## Task description
Your task is to gather the lines below that hold the string "ambiance".

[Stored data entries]
BEGIN
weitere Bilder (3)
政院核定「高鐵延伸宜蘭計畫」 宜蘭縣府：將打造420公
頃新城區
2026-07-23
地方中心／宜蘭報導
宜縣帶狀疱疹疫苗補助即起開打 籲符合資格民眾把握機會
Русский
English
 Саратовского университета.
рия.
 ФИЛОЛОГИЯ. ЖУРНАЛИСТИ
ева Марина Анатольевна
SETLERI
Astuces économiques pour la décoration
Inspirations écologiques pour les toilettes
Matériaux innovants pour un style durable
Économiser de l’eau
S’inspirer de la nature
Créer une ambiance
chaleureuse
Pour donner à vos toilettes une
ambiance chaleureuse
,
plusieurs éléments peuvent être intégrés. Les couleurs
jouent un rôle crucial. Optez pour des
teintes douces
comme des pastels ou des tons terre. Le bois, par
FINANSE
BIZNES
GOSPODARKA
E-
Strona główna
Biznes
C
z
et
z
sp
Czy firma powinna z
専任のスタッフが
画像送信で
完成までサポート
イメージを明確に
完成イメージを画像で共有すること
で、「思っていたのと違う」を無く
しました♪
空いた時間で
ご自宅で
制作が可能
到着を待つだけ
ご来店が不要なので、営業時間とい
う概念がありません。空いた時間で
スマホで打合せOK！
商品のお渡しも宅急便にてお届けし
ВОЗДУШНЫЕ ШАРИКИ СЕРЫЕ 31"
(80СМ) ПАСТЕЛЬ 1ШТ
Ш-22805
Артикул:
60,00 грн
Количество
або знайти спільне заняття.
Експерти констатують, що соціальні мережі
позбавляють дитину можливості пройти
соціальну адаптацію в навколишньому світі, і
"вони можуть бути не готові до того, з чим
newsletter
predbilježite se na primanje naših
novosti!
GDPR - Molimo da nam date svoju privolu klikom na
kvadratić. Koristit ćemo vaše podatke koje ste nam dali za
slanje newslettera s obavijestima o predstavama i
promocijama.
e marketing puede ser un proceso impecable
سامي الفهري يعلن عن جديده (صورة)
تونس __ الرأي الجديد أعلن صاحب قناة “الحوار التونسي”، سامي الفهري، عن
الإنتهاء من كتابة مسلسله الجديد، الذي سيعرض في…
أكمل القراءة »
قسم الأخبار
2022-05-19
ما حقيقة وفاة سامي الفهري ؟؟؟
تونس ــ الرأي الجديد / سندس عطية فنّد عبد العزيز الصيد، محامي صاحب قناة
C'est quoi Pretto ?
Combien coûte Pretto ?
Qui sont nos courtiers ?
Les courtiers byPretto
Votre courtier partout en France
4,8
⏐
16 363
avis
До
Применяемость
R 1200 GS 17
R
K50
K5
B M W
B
END
## Solution
Créer une ambiance
ambiance chaleureuse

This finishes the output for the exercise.